### ASSIGNMENT:
Return every line in the items below that contains the word "some".

### DATASET EXCERPTS:
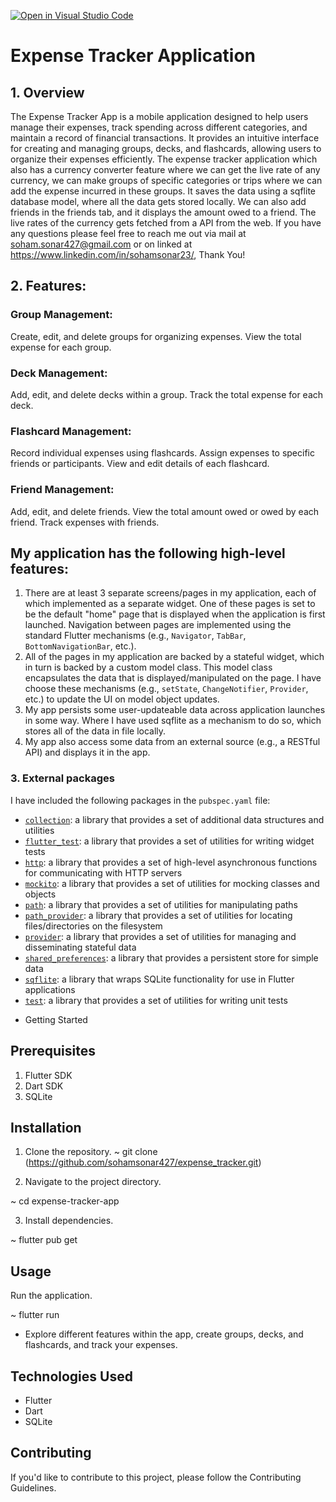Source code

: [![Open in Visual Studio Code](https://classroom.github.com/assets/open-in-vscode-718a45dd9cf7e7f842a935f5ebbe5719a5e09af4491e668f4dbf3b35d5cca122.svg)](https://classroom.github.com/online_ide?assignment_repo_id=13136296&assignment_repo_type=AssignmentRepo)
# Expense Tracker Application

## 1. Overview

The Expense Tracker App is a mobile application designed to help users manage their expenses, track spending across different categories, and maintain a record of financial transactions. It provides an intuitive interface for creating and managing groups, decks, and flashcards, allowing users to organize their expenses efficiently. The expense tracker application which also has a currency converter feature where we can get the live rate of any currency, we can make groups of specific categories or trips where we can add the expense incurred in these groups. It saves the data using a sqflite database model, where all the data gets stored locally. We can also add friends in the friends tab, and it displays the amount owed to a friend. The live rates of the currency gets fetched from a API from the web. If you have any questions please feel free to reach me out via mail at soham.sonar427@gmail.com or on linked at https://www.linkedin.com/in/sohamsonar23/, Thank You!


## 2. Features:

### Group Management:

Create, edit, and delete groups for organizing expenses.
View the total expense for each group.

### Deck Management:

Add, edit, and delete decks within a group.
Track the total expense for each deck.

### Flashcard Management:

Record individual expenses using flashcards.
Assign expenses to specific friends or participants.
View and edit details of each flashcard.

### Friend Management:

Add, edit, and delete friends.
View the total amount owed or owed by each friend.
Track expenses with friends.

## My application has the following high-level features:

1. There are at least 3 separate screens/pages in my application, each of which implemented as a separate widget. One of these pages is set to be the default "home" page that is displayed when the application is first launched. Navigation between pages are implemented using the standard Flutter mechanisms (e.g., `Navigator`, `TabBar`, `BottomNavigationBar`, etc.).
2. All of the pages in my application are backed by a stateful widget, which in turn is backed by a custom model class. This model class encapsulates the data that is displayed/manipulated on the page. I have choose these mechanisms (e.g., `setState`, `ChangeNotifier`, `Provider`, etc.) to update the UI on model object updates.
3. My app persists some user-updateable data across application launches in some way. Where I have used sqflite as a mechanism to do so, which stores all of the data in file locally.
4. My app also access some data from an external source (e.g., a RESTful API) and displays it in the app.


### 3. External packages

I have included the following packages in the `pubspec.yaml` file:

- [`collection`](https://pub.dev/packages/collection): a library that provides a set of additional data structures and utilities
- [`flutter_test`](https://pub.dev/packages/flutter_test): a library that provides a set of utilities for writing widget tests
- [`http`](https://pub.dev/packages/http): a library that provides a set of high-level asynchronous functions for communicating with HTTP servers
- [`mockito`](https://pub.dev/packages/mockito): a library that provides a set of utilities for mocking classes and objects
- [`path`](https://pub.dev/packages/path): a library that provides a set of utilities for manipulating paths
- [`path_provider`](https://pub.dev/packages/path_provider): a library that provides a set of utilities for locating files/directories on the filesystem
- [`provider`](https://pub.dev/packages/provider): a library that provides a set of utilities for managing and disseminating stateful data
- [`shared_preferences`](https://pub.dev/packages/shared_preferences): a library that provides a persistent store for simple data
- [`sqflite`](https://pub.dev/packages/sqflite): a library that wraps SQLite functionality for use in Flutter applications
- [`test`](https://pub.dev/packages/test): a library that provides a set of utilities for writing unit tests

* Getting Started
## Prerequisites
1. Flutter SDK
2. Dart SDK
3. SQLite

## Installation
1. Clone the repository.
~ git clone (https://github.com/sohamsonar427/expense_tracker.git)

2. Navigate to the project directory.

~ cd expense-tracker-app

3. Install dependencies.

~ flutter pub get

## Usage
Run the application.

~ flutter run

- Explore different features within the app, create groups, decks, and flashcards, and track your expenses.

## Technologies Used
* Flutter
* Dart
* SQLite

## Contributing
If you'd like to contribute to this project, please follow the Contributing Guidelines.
...
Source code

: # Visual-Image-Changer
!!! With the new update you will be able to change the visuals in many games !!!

### ANSWER TO THE PROBLEM:
3. My app persists some user-updateable data across application launches in some way. Where I have used sqflite as a mechanism to do so, which stores all of the data in file locally.
4. My app also access some data from an external source (e.g., a RESTful API) and displays it in the app.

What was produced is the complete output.